• **Task to carry out**
From the data below, copy exactly the lines that lie between the one holding "Copyright License" and the one holding "the current environment—e.g., writing", including both, and nothing more.

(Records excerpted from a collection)

========================================================================

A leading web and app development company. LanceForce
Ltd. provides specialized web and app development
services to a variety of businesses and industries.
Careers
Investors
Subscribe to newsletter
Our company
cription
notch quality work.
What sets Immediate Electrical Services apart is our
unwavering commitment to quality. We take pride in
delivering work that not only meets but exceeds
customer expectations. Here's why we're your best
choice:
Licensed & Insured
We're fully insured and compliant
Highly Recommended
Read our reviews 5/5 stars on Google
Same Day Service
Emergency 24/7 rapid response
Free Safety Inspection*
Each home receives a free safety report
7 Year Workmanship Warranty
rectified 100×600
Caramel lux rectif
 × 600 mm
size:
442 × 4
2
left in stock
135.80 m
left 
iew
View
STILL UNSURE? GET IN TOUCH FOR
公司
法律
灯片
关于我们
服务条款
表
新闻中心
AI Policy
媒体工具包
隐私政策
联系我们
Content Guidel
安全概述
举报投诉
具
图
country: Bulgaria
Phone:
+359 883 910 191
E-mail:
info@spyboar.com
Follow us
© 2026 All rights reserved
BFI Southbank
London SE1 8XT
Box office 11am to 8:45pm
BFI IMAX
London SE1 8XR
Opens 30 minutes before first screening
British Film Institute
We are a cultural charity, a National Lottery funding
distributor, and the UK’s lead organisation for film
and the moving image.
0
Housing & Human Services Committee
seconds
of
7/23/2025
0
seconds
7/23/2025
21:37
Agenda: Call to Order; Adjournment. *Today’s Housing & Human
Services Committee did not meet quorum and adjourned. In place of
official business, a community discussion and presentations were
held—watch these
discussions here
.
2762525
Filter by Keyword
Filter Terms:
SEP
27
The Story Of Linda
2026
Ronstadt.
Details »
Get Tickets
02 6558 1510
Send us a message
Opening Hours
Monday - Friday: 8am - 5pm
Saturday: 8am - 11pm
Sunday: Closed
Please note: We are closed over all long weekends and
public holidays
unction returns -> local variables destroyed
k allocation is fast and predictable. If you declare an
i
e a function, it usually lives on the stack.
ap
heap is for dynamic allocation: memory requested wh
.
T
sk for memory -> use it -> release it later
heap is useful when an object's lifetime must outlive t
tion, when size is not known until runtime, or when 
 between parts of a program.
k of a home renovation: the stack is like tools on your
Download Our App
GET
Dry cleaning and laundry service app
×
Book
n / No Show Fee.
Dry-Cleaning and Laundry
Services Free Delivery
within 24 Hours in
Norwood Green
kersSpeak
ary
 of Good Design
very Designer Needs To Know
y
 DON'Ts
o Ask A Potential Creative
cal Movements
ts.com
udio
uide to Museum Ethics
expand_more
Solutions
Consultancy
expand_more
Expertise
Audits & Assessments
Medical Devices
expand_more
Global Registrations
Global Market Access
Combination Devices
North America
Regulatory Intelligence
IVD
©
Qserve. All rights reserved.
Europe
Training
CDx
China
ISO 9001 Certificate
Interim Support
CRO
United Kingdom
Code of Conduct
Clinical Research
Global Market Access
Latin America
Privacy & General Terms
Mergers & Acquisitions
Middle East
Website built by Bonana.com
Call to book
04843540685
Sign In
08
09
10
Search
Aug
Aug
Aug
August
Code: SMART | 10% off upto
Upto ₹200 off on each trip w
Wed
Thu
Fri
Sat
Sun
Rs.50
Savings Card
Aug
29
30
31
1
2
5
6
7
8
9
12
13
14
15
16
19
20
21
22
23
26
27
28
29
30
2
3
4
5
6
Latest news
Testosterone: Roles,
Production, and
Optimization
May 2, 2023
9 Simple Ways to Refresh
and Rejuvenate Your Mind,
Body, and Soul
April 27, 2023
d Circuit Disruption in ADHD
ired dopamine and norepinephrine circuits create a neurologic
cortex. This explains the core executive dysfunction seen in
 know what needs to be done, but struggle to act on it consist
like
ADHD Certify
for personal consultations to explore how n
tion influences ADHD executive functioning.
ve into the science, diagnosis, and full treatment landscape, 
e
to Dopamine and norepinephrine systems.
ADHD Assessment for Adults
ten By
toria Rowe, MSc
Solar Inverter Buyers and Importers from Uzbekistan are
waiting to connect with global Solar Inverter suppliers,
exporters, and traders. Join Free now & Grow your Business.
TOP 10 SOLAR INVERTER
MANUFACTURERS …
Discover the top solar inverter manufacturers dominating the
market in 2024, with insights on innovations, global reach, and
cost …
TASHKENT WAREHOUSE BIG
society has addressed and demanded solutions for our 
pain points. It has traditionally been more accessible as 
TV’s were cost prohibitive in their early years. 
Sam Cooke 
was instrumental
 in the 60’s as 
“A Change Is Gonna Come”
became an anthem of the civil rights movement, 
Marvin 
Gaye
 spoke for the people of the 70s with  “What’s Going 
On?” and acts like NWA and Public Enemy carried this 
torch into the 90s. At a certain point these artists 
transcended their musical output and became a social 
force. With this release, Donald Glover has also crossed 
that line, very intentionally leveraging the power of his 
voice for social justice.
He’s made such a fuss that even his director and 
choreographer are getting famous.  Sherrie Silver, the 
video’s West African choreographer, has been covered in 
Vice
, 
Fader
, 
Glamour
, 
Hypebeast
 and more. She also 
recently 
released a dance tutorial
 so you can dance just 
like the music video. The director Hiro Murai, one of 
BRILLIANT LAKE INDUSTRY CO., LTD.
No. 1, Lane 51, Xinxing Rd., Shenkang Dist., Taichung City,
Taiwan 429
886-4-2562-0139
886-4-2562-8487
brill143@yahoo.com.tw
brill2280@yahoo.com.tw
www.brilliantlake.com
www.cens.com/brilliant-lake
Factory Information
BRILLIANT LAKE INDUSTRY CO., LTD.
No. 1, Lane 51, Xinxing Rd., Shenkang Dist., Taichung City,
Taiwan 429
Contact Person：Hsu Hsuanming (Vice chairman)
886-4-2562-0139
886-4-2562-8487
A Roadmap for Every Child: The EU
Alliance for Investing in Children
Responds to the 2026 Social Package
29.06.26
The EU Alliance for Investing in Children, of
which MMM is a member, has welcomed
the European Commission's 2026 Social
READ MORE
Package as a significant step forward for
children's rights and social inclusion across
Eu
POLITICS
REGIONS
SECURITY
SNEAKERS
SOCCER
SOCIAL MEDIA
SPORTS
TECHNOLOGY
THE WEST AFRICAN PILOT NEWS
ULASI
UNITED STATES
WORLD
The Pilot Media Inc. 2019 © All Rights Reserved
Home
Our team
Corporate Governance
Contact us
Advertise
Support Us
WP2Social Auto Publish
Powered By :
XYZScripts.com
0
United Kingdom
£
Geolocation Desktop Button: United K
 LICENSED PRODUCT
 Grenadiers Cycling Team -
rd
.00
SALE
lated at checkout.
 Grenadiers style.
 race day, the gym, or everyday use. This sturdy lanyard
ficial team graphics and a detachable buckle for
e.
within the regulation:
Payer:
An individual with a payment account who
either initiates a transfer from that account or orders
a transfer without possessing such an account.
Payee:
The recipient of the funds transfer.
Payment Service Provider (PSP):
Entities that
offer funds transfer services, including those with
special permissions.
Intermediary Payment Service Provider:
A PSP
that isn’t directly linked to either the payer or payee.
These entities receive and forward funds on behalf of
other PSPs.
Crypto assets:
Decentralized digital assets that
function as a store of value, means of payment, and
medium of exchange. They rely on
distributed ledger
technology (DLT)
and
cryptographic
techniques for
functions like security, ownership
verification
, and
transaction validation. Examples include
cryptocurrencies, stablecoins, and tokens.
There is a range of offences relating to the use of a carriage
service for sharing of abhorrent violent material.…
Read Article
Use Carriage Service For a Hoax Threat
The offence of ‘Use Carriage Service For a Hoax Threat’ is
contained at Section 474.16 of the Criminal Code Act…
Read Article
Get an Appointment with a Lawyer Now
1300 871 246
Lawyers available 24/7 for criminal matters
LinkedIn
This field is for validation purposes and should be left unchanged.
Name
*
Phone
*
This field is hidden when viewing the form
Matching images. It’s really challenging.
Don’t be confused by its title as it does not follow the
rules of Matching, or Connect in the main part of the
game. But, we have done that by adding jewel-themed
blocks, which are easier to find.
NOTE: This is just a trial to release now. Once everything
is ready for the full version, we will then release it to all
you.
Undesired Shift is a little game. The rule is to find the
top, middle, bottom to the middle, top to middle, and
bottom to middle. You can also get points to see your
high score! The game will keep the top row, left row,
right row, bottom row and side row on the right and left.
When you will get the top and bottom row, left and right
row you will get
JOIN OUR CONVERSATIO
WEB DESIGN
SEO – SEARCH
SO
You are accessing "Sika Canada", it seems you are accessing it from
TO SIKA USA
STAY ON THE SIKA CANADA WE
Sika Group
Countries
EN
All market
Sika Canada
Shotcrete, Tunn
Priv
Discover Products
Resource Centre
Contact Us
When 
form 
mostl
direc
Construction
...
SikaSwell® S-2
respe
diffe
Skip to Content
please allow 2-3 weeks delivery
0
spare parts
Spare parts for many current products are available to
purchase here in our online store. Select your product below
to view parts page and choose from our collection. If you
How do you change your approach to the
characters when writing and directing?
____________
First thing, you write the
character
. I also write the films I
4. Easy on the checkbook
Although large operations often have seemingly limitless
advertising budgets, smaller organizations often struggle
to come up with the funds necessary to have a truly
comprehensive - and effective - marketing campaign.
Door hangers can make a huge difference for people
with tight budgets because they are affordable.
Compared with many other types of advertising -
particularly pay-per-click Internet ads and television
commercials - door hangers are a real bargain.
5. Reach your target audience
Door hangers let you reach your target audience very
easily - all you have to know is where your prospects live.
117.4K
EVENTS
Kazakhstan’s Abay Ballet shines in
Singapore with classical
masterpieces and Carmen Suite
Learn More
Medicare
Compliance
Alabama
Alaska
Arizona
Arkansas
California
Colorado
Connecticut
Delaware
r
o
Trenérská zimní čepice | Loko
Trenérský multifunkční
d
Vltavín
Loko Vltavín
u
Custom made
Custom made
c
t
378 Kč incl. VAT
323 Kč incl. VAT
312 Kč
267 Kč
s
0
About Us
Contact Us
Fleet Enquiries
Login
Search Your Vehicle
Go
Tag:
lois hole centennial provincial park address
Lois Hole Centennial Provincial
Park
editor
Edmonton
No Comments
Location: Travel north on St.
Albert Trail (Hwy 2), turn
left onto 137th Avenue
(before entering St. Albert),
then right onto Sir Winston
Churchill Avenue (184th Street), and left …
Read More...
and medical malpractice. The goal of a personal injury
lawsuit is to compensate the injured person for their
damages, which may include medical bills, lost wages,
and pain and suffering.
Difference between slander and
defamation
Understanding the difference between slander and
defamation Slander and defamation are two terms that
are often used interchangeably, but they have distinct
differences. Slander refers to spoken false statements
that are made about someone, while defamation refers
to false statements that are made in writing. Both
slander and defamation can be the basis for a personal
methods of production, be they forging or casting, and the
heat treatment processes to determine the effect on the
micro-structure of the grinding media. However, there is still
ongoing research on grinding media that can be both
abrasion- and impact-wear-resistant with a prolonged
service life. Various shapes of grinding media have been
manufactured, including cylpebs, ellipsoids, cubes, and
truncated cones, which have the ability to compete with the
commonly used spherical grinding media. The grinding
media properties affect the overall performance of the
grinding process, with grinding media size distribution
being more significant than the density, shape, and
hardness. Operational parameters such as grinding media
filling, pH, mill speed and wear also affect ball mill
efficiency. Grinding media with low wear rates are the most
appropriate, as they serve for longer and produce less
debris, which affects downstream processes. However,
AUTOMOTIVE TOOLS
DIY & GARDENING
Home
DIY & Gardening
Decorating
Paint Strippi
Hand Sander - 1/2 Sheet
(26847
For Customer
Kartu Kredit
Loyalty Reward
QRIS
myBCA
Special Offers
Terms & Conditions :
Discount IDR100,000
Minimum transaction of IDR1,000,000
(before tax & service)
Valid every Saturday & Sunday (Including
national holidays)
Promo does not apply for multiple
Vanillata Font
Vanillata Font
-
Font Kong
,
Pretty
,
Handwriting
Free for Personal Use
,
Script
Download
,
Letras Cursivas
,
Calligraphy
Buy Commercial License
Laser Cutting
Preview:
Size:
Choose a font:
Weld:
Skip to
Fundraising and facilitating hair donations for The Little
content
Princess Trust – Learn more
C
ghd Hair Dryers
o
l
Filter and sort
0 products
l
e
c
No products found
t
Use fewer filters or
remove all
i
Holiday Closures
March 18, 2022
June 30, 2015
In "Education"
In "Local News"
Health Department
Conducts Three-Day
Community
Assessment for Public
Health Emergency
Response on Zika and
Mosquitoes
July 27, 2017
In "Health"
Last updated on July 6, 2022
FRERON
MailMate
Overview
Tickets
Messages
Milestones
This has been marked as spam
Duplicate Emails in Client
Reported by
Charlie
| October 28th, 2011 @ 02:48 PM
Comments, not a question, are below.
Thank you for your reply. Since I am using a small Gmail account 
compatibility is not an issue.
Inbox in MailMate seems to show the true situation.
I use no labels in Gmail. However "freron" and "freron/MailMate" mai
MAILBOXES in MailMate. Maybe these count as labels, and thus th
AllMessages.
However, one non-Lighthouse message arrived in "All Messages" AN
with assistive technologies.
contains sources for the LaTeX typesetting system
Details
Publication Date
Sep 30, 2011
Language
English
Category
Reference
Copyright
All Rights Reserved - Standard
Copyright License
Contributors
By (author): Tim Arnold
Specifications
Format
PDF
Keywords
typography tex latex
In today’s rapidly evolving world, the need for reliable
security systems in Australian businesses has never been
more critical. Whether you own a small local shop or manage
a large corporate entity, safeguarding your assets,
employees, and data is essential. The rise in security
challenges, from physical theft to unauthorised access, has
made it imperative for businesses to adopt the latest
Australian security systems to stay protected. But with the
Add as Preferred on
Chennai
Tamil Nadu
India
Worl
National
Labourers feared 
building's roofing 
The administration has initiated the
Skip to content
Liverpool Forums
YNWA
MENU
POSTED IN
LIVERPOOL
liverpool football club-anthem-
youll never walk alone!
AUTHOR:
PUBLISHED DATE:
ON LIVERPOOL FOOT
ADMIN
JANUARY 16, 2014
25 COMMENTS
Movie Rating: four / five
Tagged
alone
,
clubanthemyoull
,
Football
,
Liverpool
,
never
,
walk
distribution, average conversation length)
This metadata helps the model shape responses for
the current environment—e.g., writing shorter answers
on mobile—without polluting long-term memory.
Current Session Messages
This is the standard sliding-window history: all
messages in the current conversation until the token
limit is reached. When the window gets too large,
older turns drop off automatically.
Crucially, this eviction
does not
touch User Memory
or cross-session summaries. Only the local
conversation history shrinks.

========================================================================

• **Output for this task**
Copyright License
Contributors
By (author): Tim Arnold
Specifications
Format
PDF
Keywords
typography tex latex
In today’s rapidly evolving world, the need for reliable
security systems in Australian businesses has never been
more critical. Whether you own a small local shop or manage
a large corporate entity, safeguarding your assets,
employees, and data is essential. The rise in security
challenges, from physical theft to unauthorised access, has
made it imperative for businesses to adopt the latest
Australian security systems to stay protected. But with the
Add as Preferred on
Chennai
Tamil Nadu
India
Worl
National
Labourers feared 
building's roofing 
The administration has initiated the
Skip to content
Liverpool Forums
YNWA
MENU
POSTED IN
LIVERPOOL
liverpool football club-anthem-
youll never walk alone!
AUTHOR:
PUBLISHED DATE:
ON LIVERPOOL FOOT
ADMIN
JANUARY 16, 2014
25 COMMENTS
Movie Rating: four / five
Tagged
alone
,
clubanthemyoull
,
Football
,
Liverpool
,
never
,
walk
distribution, average conversation length)
This metadata helps the model shape responses for
the current environment—e.g., writing shorter answers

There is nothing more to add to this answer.